Just like most companies which are growing fast by acquisitions, leveraging is required to provide the necessary fund. This resulted to high debt as shown in its DE Ratio (DE Ratio below 100% is good). On the other hand, MPI have improved a lot is leverage level by lowering its DE Ratio from 734% in 2006 up to this level (101%).

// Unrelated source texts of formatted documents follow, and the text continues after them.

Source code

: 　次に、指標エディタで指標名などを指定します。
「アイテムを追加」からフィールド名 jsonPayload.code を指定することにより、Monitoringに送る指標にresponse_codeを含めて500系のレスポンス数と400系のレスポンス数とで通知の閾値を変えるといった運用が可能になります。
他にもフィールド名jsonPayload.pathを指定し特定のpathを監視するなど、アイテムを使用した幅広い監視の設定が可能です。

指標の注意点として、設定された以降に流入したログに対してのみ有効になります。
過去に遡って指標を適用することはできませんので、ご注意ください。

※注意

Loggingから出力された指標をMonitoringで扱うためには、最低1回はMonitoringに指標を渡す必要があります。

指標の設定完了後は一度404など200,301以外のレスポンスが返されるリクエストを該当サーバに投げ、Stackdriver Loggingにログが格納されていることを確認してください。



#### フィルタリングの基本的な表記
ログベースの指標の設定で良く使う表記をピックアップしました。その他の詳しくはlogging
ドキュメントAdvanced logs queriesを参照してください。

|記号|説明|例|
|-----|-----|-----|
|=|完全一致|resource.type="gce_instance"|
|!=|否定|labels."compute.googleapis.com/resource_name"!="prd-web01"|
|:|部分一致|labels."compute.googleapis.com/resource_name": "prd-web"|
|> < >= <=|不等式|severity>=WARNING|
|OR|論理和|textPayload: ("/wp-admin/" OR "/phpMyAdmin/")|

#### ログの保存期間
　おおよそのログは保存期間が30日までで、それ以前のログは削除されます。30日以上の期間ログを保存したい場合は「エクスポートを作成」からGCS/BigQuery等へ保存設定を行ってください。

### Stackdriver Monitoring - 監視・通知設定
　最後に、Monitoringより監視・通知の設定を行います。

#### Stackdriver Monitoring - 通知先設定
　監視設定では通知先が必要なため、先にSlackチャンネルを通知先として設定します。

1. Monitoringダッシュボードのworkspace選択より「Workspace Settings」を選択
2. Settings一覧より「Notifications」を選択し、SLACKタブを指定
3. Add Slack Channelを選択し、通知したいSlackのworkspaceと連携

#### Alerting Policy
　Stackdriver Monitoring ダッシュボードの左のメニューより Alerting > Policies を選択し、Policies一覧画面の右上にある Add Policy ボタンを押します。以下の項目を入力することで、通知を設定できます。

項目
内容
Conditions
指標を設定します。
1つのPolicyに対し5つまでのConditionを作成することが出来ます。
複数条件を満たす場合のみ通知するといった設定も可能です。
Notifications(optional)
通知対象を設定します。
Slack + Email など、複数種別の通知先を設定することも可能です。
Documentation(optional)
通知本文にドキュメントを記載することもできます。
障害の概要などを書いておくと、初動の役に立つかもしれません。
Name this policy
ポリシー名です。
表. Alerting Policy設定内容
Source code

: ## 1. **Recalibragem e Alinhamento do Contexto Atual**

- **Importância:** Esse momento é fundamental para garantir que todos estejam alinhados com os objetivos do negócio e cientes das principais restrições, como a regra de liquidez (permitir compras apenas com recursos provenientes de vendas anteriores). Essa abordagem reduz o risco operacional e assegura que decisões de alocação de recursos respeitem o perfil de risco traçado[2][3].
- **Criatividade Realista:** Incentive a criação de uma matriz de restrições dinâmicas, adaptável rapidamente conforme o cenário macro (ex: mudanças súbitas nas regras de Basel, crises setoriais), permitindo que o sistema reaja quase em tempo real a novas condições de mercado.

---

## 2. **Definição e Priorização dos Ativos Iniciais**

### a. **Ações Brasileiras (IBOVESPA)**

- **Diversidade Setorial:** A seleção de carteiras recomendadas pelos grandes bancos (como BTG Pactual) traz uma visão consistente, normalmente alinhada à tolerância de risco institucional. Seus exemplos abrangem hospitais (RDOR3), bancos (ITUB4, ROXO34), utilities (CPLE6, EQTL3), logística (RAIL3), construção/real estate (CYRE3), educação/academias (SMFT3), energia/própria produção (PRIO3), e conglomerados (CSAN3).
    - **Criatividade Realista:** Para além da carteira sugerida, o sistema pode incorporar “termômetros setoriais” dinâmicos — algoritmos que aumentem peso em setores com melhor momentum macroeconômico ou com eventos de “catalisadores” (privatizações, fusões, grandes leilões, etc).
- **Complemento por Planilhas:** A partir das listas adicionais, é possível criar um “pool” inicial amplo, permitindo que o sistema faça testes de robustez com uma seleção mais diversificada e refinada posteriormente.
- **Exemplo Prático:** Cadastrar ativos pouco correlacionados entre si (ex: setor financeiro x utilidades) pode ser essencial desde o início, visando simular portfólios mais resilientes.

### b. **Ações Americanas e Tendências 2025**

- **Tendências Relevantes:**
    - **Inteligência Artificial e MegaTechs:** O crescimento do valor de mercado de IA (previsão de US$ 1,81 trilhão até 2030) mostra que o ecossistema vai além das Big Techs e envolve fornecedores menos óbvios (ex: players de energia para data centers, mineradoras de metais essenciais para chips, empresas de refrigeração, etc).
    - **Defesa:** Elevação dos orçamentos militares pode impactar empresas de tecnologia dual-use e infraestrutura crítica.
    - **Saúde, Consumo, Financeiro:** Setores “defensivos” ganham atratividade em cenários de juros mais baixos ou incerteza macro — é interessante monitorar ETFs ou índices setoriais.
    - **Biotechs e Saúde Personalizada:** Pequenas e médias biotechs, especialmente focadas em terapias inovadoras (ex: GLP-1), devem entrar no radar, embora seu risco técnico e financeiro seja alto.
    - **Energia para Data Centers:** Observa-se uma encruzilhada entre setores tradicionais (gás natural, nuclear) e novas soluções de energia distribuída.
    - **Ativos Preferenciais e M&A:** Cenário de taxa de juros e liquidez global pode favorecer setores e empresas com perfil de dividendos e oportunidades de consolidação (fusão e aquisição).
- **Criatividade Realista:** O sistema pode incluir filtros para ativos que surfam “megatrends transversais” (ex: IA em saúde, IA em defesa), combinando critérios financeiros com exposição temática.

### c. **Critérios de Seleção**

Liquidity risk is also high for the said company since its current ratio is only 0.8 (current asset to current liabilities ratio of 1.5 or higher is considered healthy). This should be addressed soon by the management.

Dividend:
Dividend Yield = 2.57%

Other Factors: The effect of Bond Swap
Recently, MPI made an announcement about the conversion of MPHI bonds into 2,030M MPI common shares. This is a 10% dilution to the current outstanding shares (20,160 M shares). However, this is the conversion of  P6.6 Billion worth of bonds not additional shares. It has a positive effect of reducing the debt and future interest expenses of the company...assuming that the bond's interest rate is at 10%, this bond if not converted is equal to P7.26 Billion (debt +10% interest) only after 1 year and this will be higher in the succeeding years. However, if converted to shares, at a current price of P3.67 per share, the total value is P7.45 Billion. Therefore converting this bond is more beneficial to the company as a whole in the medium term.

Valuation:
PE Ratio = 26.21
PB Ratio = 1.13
Intrinsic Value = 9.3
Current Price = 3.67
Upside = 152.86%

 Using discounted cash flow analysis, intrinsic value is calculated based on 2010 Annual Report. Cash Flow is projected to grow at a conservative rate of 12% and discounted at 15% worst case, minimum risk interest rate (based on historical Philippine 91-day T-Bills rate plus margin of safety).

Conclusion:
Despite the recent uproar about the possible dilution of shares, MPI is still a good buy given its potential for high growth and lucrative possible stocks appreciation.